The anonymous users already have access right to the extended profiles.

The thread #43591 is definitely discussing the same problem but there does not appear to be any clear solution other than using a manual deletion. It appears that this add user function updates the database with incorrect information before the user is able to verify that the information thereby, breaking the registration process.

Does this ever happen in the 2.0.14 (stable) branch?

Sam Bowen

I am currently running XOOPS 2.2.3 on a production server and have been experiencing intermittent difficulties with some of my users not being able to complete registration. They will show up as a inactive user, date joined 1970-01-01, with number of posts (-1).

Are there any thoughts on what causes this behavior and how I can get it to stop?

Can I complete/repair the activation of these users manually?

Thanks,

Sam Bowen

In Unix/Linux time begins 1970-01-01. A Date of 1970-01-01 usually means that the date field was left empty and is either null or zero.

I appreciate the feedback. I especially appreciate the link to the earlier discussion of 2.2.* and 2.0.*. It still represents a tough decision: “To rollback or not to rollback, that is the question. Whether tis safer to hold tight and wait on 2.4 or to rollback to the stable branch 2.0.13.2.

I t explains a lot. I was having a lot of trouble getting many of the features on the modules to work and this explains why.

I installed wiwimod, tiny content, cjay content, and newBB. Many of the features were broken and while I got newBB installed none of the users could access the bulletin board. I have not yet been able to figure out how to grant the registered users access.

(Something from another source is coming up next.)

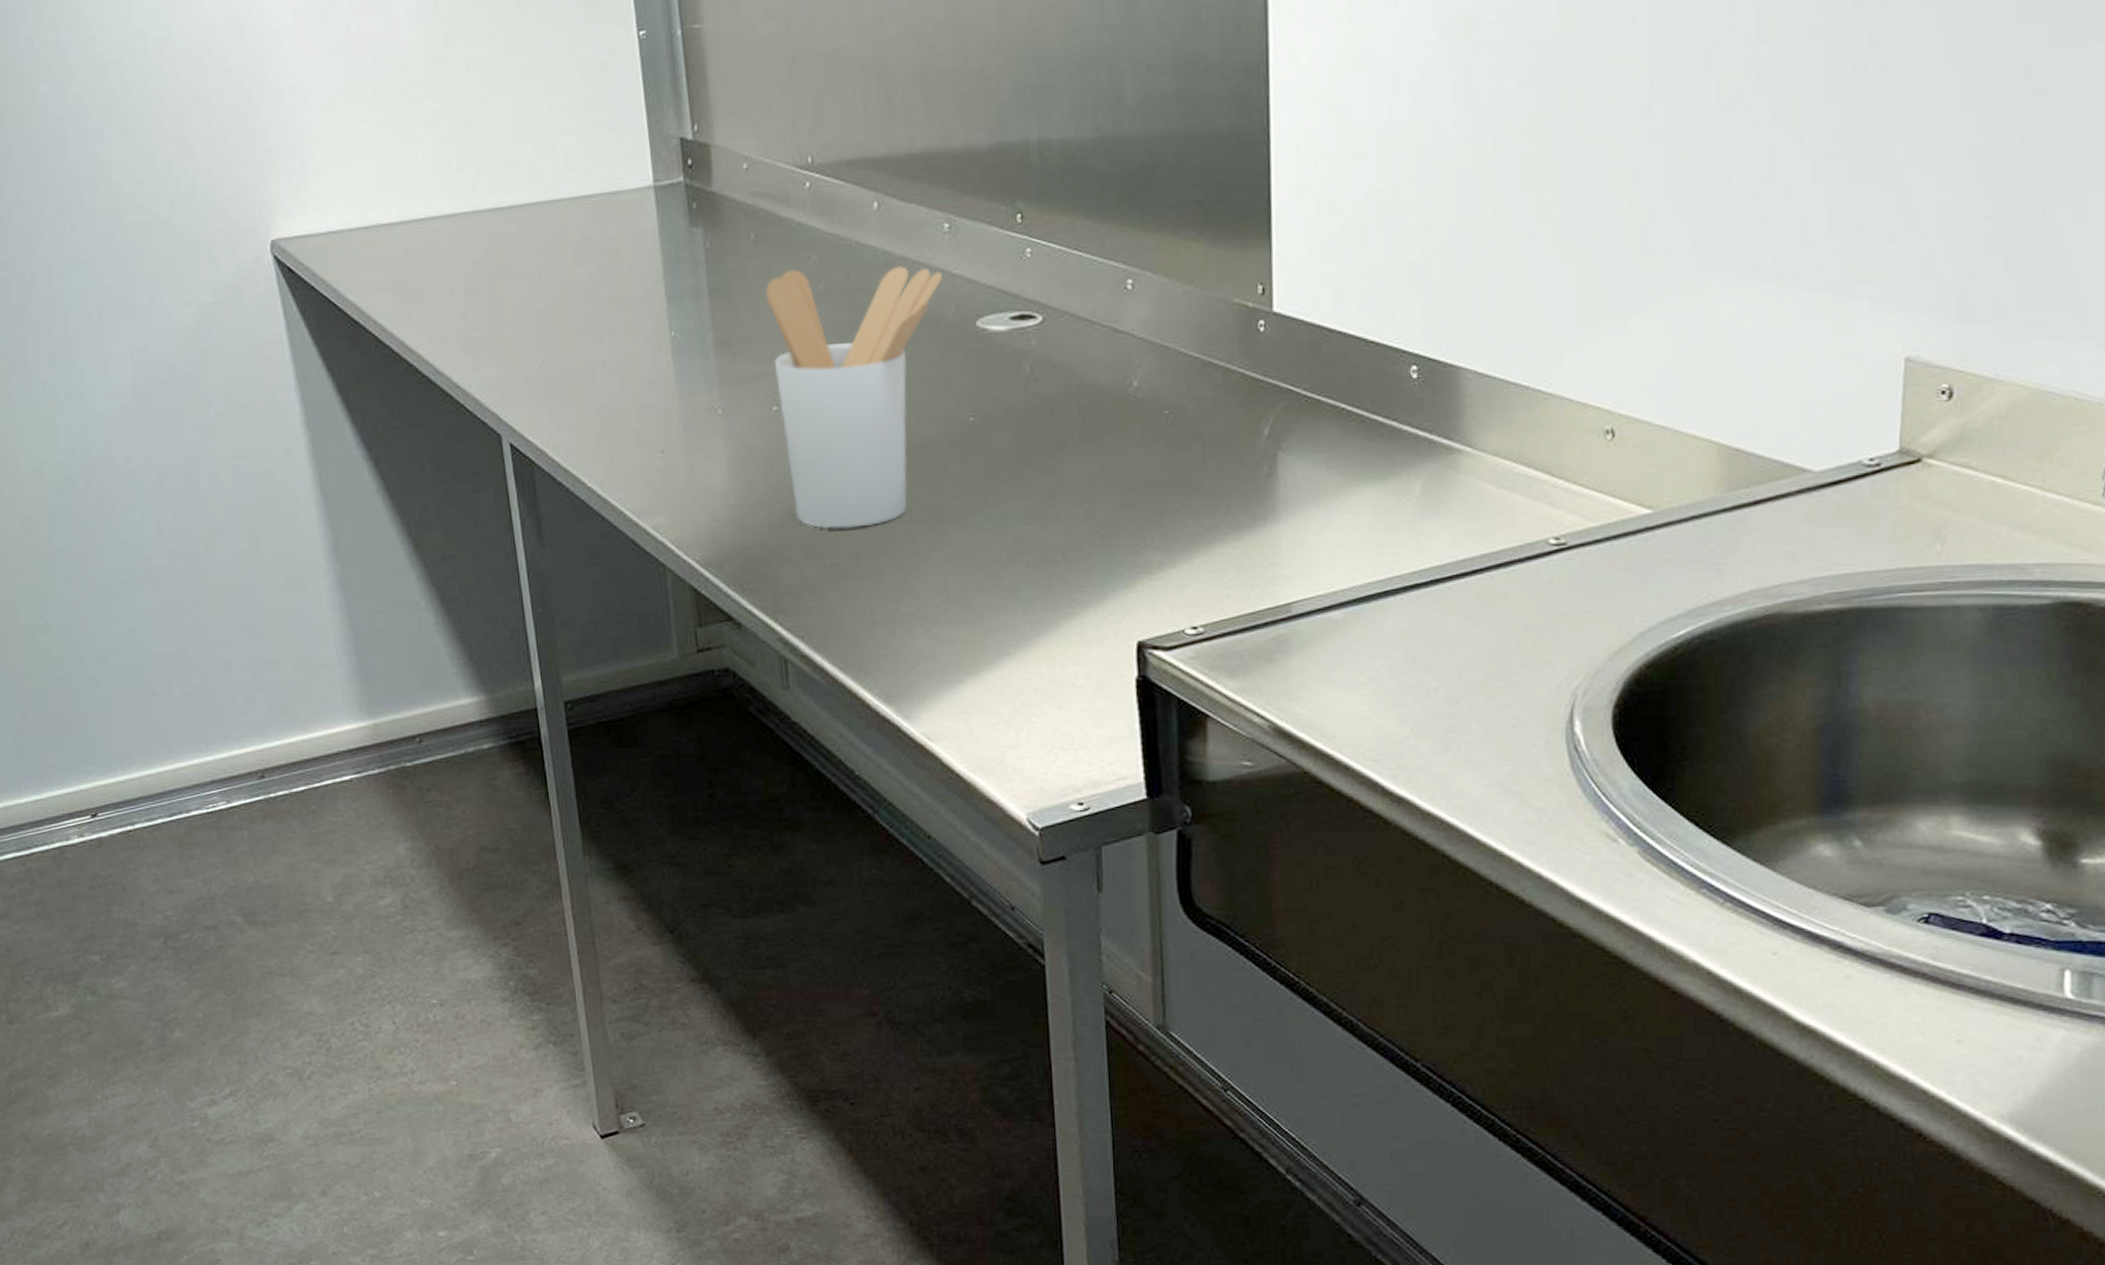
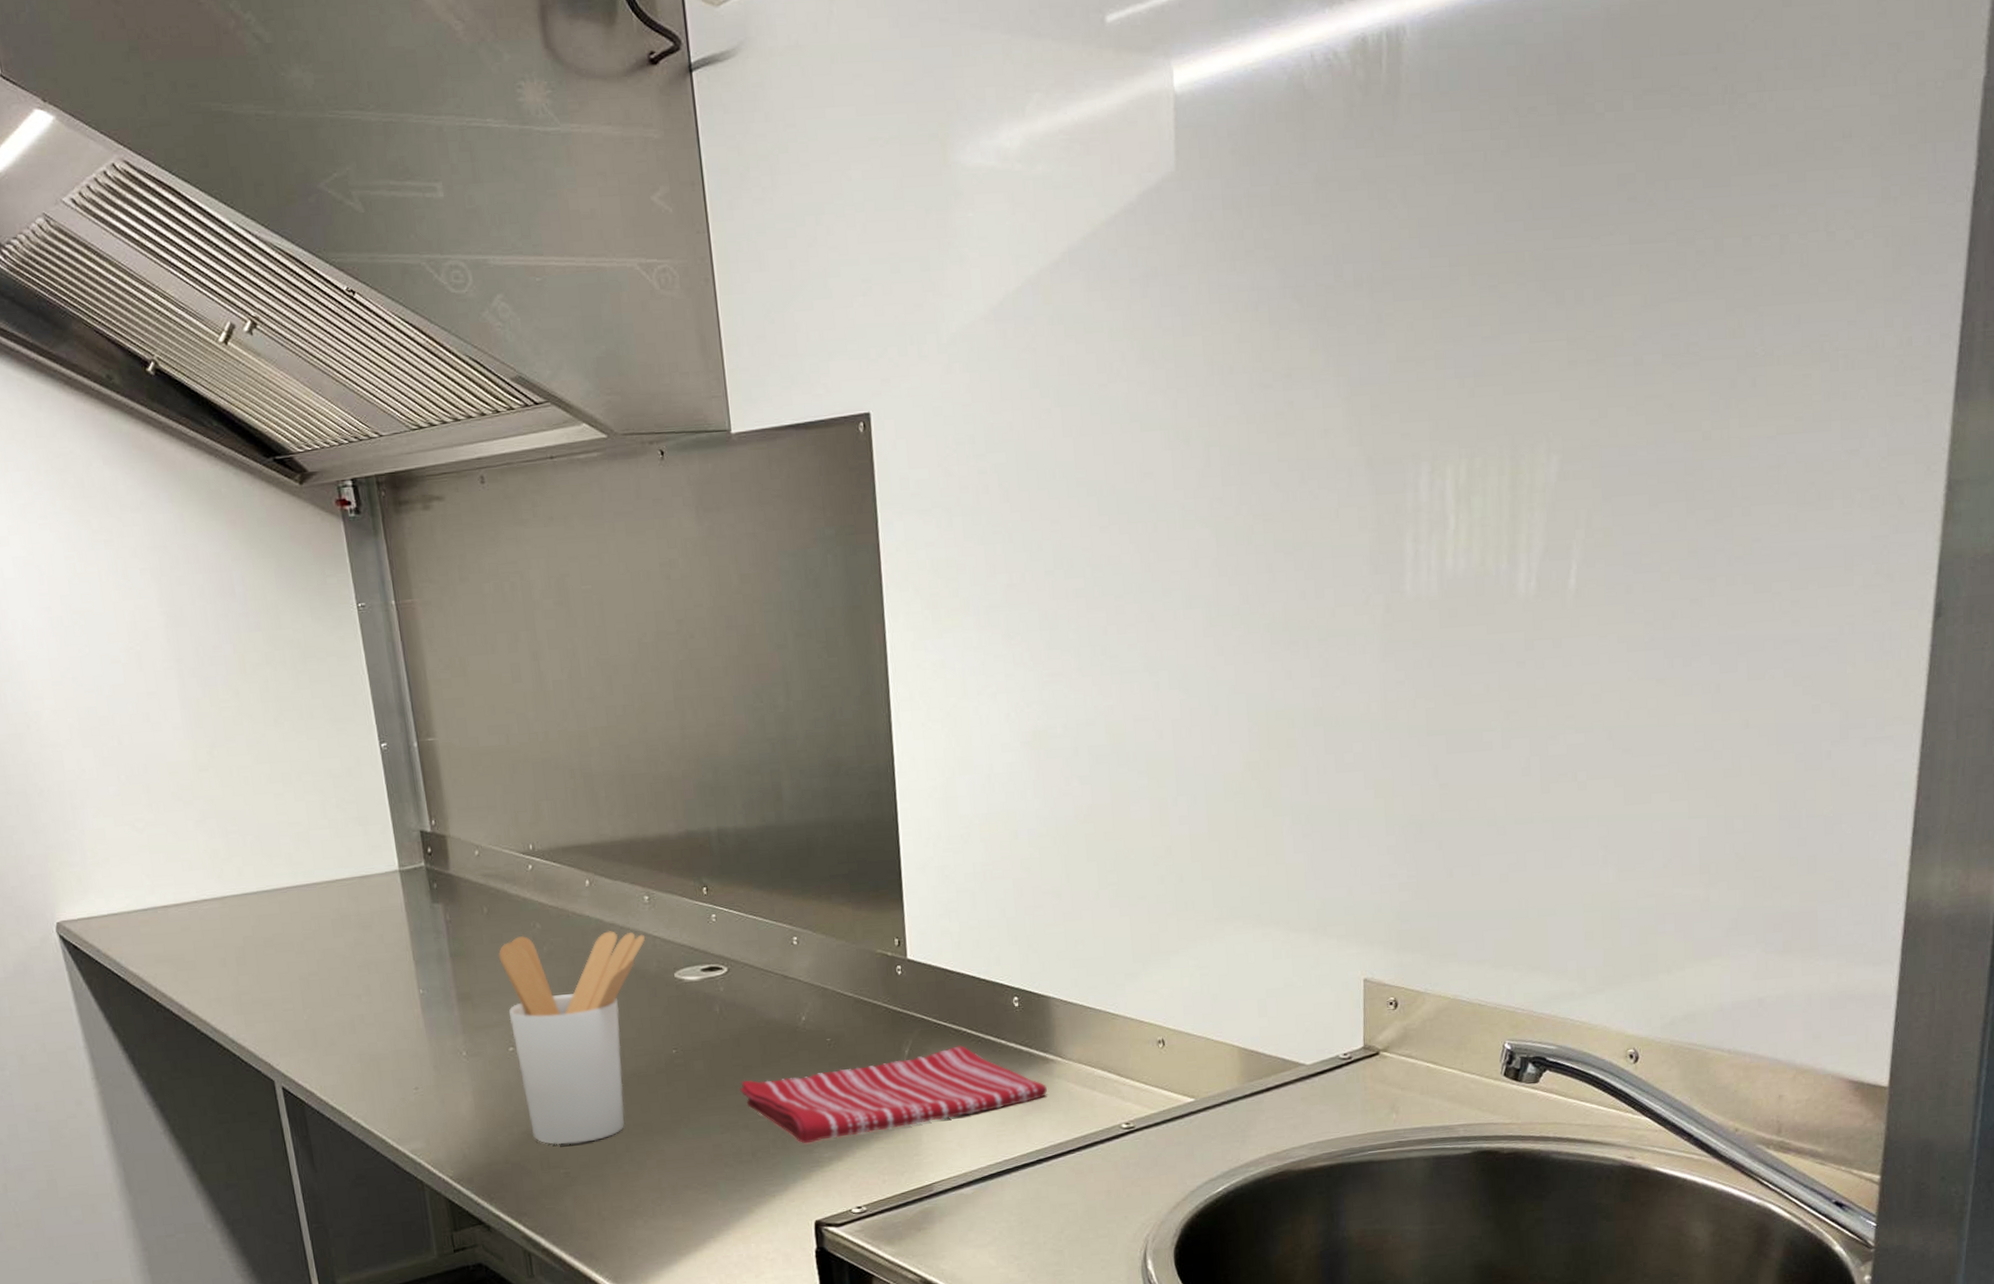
dish towel: none [1051,426,1450,543] -> present [740,1045,1047,1144]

I have installed both 2.2.3 and 2.0.13.2. Having the most commonly used modules already pre-installed is very useful. From the viewpoint of a new/inexperienced XOOPS administrator I wish I had seen the instructions about 2.0.13.2 being the stable production version before preceding with my first installation.

Any wild guesses about when the two forks will merge back together into 2.4?

I have realized since iniating my production site (2.2.3) a few months ago that indeed a number of of the modules do not owrk correctly or are difficult to install under 2.2.3.

It seems that I would be better off with the more stable 2.0.13.2.

I understand the concept of applying patches to upgrade to the most recent version. I have not been able to find a descrition of a way to roll back a site to an earlier more stable line. (2.2.3 --> 2.0.13.2)

I don't mind copying and pasting the existing pages. I am more concerned about maintaining the registered users already accumulated.

I had in mind installing 2.0.13.2 as a new website

webroot~/xoops-2.0.13.2/

copying the involved pages from the original site

webroot~/xoops-2.2.3/

to the new site.

Then transfering the users from the first installation to the second installation using a PHP script and a couple of SQL statements:

Select user1 from xoops_users-2.2.3;
Insert user1 into xoops_users-2.0.13.2;

I would appreciate information on a recommended rollback procedure or other addittional thoughts on this matter.